I spent most of this day monitoring huggle data, helping Fabian with WSGI and aggregating data to replicate Fabian's work with bytes added. --Ahalfaker 16:30, 22 July 2011 (UTC)

Friday, July 22nd

I came in this morning to find my simple table for bytes changed still not built. All I am doing is adding columns to a table that exists. It's all based on a set of very simple joins, so it should have been fast. I've done a bit of reading and it looks like the internet doesn't know what's up. I'm starting to troubleshoot, but I'm really mad/embarrassed that this is taking so long. It really should be a simple operation. --Ahalfaker 16:30, 22 July 2011 (UTC)

It looks like indexing tall tables on MySQL is pretty ridiculously slow.
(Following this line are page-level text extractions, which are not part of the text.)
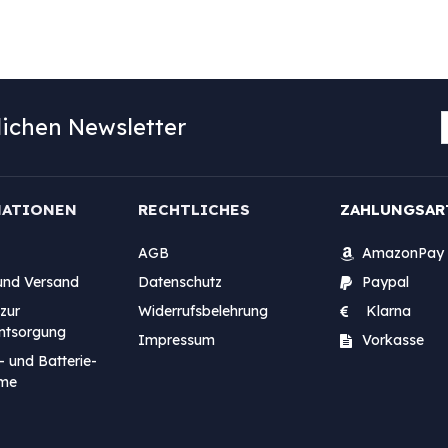
ichen Newsletter
MATIONEN
RECHTLICHES
ZAHLUNGSAR
AGB
AmazonPay
und Versand
Datenschutz
Paypal
zur
Widerrufsbelehrung
Klarna
entsorgung
Impressum
Vorkasse
- und Batterie-
me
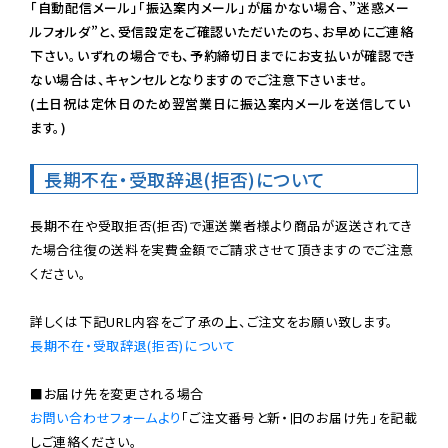
「自動配信メール」「振込案内メール」が届かない場合、”迷惑メー
ルフォルダ”と、受信設定をご確認いただいたのち、お早めにご連絡
下さい。いずれの場合でも、予約締切日までにお支払いが確認でき
ない場合は、キャンセルとなりますのでご注意下さいませ。

(土日祝は定休日のため翌営業日に振込案内メールを送信してい
ます。)
長期不在・受取辞退(拒否)について
長期不在や受取拒否(拒否)で運送業者様より商品が返送されてき
た場合往復の送料を実費金額でご請求させて頂きますのでご注意
ください。

長期不在・受取辞退(拒否)について
お問い合わせフォームより
「ご注文番号と新・旧のお届け先」を記載
しご連絡ください。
I think that something is blocking the operation. I've never experienced such poor performance with these kind of operations. I've done some reading, but it's hard to know what is up without being able to check the status of db42. In response, I currently have two running processes competing to produce the dataset I need. One is a re-aggregation of the data in python and the other is building indexes so that I can get what I need through a table join. So far, I think the python script is winning. Sadly, I still have to make indexes on this once I get it into the database :(. --Ahalfaker 18:16, 22 July 2011 (UTC)